- _Required work_
Report, as a number alone, how many lines below contain the string "changes".
+++
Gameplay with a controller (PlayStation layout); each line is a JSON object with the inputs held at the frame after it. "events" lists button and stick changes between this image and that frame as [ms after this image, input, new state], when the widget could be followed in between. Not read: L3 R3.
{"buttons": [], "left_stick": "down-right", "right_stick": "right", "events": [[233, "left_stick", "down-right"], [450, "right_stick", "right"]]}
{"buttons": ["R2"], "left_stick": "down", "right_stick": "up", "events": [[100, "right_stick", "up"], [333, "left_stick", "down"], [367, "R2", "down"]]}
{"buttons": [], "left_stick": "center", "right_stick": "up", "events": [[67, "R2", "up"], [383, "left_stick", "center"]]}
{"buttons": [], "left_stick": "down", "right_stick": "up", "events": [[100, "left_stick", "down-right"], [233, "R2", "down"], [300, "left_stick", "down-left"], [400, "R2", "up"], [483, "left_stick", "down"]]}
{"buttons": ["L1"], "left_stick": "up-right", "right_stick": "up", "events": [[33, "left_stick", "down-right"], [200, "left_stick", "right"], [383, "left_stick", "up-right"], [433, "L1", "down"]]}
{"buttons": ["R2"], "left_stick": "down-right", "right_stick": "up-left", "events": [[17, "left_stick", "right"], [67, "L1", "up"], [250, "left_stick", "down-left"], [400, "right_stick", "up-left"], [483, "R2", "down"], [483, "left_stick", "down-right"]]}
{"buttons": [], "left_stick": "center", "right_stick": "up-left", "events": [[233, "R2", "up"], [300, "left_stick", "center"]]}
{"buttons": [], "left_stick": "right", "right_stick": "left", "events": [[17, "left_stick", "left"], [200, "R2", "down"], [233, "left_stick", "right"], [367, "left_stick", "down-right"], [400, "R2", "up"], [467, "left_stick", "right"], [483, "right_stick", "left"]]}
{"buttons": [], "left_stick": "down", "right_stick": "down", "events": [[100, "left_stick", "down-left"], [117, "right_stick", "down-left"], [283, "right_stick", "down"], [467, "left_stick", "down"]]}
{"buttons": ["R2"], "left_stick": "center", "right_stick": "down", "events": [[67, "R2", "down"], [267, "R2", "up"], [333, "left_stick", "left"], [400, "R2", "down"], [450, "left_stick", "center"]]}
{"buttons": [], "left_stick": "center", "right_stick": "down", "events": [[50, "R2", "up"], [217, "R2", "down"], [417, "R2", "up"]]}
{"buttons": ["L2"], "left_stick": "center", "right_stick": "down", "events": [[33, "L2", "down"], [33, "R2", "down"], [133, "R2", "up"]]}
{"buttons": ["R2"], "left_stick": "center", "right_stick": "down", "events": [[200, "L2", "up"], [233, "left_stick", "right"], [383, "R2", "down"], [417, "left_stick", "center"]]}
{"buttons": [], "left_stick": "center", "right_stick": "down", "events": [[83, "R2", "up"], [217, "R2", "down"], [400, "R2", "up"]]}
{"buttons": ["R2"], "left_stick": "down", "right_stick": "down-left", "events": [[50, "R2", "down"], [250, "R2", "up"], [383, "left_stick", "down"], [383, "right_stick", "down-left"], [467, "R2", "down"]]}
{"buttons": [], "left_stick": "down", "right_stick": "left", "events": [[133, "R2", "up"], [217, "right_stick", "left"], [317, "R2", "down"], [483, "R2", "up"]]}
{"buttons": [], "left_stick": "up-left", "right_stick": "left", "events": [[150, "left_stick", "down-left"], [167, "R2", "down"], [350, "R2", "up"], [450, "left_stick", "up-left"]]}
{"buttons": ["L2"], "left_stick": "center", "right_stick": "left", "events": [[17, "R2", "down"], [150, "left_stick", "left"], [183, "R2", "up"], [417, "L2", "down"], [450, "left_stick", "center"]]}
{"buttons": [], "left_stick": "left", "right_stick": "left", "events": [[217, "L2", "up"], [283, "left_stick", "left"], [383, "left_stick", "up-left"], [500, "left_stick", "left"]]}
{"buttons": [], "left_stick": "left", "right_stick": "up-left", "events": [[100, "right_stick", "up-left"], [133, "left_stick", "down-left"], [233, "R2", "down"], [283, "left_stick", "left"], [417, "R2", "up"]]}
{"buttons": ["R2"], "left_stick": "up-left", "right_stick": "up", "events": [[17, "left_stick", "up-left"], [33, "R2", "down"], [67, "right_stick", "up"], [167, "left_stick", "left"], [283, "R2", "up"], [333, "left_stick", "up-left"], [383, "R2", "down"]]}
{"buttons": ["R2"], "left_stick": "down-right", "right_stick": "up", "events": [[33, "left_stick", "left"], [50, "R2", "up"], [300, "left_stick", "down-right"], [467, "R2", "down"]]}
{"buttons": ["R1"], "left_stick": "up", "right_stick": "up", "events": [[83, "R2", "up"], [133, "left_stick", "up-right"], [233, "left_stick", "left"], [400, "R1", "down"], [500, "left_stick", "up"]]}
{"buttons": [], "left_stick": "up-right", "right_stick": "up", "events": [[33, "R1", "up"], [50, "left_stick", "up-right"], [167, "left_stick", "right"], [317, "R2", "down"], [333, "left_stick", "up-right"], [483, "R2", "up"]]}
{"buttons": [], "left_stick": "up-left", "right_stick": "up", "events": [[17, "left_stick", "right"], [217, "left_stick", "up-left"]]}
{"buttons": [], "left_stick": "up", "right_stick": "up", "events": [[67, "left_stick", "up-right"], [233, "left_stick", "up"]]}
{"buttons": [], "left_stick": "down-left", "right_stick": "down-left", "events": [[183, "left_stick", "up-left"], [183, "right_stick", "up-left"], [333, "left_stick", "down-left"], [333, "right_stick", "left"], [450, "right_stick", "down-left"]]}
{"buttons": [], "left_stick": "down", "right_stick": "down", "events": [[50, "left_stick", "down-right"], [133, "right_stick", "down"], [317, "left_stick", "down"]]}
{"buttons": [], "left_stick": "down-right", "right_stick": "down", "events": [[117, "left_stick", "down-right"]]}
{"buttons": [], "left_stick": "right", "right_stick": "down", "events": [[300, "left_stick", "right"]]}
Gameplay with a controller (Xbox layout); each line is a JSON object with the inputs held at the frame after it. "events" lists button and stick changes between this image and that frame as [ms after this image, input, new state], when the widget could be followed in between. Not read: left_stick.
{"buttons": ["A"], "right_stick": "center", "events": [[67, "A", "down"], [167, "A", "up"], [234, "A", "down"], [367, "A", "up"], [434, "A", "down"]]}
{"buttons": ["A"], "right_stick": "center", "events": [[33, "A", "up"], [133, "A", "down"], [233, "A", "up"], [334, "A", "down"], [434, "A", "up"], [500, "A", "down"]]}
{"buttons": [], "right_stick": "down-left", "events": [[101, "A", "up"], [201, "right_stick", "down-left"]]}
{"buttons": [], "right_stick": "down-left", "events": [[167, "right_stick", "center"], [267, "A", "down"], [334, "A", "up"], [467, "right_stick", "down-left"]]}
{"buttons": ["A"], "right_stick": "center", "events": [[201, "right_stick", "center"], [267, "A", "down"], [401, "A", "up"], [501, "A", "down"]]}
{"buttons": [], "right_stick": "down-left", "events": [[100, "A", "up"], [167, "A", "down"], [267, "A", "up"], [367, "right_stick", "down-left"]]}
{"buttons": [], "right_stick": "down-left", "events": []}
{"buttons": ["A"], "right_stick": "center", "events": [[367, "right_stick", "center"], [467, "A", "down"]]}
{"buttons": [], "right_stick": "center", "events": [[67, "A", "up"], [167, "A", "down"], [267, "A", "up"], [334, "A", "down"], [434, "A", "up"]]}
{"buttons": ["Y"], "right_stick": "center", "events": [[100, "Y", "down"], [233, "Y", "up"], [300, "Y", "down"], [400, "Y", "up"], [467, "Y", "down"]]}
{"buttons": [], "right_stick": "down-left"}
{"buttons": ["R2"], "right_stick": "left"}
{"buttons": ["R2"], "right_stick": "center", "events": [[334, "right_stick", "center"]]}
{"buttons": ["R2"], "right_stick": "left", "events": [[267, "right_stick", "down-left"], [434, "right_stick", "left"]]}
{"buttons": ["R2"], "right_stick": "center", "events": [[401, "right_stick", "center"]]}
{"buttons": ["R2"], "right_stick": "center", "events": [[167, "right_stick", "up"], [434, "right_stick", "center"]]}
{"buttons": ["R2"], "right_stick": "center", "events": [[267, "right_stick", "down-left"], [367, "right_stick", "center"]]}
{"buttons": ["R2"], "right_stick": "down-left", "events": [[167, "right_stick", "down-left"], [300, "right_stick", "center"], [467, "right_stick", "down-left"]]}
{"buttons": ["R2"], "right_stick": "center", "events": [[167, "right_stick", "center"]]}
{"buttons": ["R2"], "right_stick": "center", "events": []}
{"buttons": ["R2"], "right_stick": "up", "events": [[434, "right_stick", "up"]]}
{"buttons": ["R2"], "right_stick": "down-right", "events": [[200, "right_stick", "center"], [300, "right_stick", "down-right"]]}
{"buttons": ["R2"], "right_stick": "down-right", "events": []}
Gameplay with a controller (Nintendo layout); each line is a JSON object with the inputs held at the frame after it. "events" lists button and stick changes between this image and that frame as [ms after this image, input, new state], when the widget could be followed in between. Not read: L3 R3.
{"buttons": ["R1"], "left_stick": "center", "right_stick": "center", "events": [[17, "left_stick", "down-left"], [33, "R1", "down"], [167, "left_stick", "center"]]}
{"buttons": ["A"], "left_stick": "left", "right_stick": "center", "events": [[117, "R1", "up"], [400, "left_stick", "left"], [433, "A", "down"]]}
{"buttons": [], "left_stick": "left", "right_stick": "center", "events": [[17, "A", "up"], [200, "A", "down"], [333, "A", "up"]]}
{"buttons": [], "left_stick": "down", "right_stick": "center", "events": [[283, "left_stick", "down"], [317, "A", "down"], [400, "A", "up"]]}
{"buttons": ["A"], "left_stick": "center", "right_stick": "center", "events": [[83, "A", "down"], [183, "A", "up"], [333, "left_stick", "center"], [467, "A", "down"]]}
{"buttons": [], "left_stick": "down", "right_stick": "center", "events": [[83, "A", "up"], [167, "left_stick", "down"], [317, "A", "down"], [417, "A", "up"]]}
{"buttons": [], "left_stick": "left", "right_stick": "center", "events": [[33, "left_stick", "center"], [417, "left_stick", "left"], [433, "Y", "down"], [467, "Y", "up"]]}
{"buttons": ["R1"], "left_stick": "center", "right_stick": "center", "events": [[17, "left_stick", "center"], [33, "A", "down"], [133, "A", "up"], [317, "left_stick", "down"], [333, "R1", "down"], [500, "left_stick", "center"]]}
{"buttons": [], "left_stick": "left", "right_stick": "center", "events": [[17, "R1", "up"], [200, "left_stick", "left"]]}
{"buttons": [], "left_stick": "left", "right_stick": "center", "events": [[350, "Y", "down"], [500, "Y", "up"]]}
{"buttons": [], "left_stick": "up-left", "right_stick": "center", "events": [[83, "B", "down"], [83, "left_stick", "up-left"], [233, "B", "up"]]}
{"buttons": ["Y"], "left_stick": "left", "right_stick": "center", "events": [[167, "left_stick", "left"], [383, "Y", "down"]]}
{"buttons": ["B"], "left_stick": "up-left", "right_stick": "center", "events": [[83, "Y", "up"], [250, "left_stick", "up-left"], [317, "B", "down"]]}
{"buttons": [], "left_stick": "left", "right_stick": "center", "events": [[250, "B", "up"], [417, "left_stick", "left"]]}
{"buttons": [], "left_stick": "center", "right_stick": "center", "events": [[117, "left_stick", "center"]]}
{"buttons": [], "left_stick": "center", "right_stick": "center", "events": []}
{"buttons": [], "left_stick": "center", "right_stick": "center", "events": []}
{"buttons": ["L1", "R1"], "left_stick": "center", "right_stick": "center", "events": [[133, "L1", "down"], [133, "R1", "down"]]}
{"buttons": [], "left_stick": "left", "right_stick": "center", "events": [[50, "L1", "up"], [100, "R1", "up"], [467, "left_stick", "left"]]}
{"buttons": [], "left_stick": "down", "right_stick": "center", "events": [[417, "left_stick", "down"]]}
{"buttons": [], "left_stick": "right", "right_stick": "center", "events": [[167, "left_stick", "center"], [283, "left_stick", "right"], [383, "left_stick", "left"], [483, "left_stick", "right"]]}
+++
- _Solution to this exercise_
3